• _文書本文_
NSAIDs vs.オピオイド、12F vs.24Fの疼痛および胸膜癒着術への影響を評価

 試験は2007~13年に英国の16病院で、胸膜癒着術を要する患者320例を対象に行われた。

 2×2要因試験デザインを用い、被験者のうち胸腔鏡検査を受ける206例(臨床的および診断の必要性に基づき決定)には24Fサイズの胸腔チューブを用い、オピオイド(アヘン製剤、103例)またはNSAIDs(103例)を投与する群に無作為に割り付けた。一方、胸腔鏡検査を受けない114例は、次の4つのうちの1群に無作為に割り付けた。(1)24Fを用いオピオイド投与(28例)、(2)24Fを用いNSAIDs投与(29例)、(3)12Fを用いオピオイド投与(29例)、(4)12Fを用いNSAIDs投与(28例)。

 主要評価項目は、胸腔チューブ留置時の疼痛(視覚アナログスケール[VAS]0~100mmを用い4回/日評価、優越性比較)、3ヵ月時点での胸膜癒着術の有効性(さらなる胸膜介入を要した場合は失敗と定義、非劣性比較、マージン15%)とした。

• _記録情報_
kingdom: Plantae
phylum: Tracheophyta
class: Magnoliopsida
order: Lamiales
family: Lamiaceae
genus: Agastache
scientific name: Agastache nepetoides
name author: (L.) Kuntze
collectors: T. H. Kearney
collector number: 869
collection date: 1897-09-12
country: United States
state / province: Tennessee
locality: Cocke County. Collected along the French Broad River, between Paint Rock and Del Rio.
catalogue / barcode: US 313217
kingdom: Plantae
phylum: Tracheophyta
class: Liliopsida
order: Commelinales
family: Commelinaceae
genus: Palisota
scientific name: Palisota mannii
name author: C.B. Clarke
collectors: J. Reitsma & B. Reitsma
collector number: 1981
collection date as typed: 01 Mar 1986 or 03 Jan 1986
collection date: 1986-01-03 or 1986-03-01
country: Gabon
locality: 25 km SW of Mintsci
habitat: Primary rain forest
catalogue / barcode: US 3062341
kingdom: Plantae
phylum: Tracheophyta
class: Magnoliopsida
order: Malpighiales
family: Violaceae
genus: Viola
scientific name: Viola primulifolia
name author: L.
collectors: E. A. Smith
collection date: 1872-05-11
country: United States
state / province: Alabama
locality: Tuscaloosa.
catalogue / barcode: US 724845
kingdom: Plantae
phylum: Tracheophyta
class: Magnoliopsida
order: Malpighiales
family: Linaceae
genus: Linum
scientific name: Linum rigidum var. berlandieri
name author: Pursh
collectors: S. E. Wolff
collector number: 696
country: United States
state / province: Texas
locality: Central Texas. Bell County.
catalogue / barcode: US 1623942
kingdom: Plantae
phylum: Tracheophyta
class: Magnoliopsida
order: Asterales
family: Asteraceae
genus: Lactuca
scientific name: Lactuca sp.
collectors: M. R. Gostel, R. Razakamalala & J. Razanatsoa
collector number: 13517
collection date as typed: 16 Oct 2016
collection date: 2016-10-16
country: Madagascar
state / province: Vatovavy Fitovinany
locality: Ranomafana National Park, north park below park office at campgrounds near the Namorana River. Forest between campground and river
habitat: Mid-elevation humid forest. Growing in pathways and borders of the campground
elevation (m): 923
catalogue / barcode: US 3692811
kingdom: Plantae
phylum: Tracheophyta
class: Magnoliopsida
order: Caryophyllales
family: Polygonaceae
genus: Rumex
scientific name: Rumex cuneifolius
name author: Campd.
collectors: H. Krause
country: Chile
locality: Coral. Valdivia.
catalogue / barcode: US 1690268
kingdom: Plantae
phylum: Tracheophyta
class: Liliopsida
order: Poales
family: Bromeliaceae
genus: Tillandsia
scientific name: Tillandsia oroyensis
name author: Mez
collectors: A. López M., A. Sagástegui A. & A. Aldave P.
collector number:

• _課題_
(a) 胸膜癒着術試験の本文によると、試験はいつ、英国のいくつの病院で行われたか。
(b) 胸膜癒着術試験の本文で「2×2要因試験デザインを用い」で始まる段落を、主な事実を残して箇条書きにまとめよ。
(c) 胸膜癒着術試験の本文の続きを、最後の文の後から書け。
記録はここでは用いない。

• _各課題の解答_
(a) 2007~13年に、英国の16病院で行われた。

(b)
- 2×2要因試験デザインを採用
- 胸腔鏡検査を受ける206例(臨床的および診断の必要性に基づき決定):24Fの胸腔チューブを使用し、オピオイド投与群(103例)またはNSAIDs投与群(103例)に無作為割り付け
- 胸腔鏡検査を受けない114例:次の4群に無作為割り付け
 - 24F+オピオイド(28例)
 - 24F+NSAIDs(29例)
 - 12F+オピオイド(29例)
 - 12F+NSAIDs(28例)

(c)
NSAIDs:疼痛の有意差なし、手術失敗は非劣性

 結果、オピオイド投与群(150例)とNSAIDs投与群(144例)に有意な差は認められなかった。平均VASスコアは23.8mm vs.22.1mm、補正後差は-1.5mm(95%信頼区間[CI]:-5.0~2.0mm、p=0.40)だった。しかし、NSAIDs群は鎮痛薬のレスキュー使用が有意に多かった(26.3% vs.38.1%、率比:2.1、95%CI:1.3~3.4、p=0.003)。胸膜癒着術の失敗は、オピオイド群30例(20%)、NSAIDs群33例(23%)であり、非劣性の基準を満たした(差:-3%、片側95%CI:-10%~∞、非劣性のp=0.004)。

 12F胸腔チューブ群(54例)と24F群(56例)を比較した疼痛スコアは、12F群が有意に低かった(VASスコア:22.0mm vs.26.8mm、補正後差:-6.0mm、95%CI:-11.7~-0.2mm、p=0.04)。しかし12F群のほうが胸膜癒着術の失敗率が高く(30% vs.24%)、非劣性基準を満たさなかった(差:-6%、片側95%CI:-20%~∞、非劣性のp=0.14)。留置中の合併症の発生は12F群で高頻度であった(14% vs.24%、オッズ比:1.91、p=0.20)。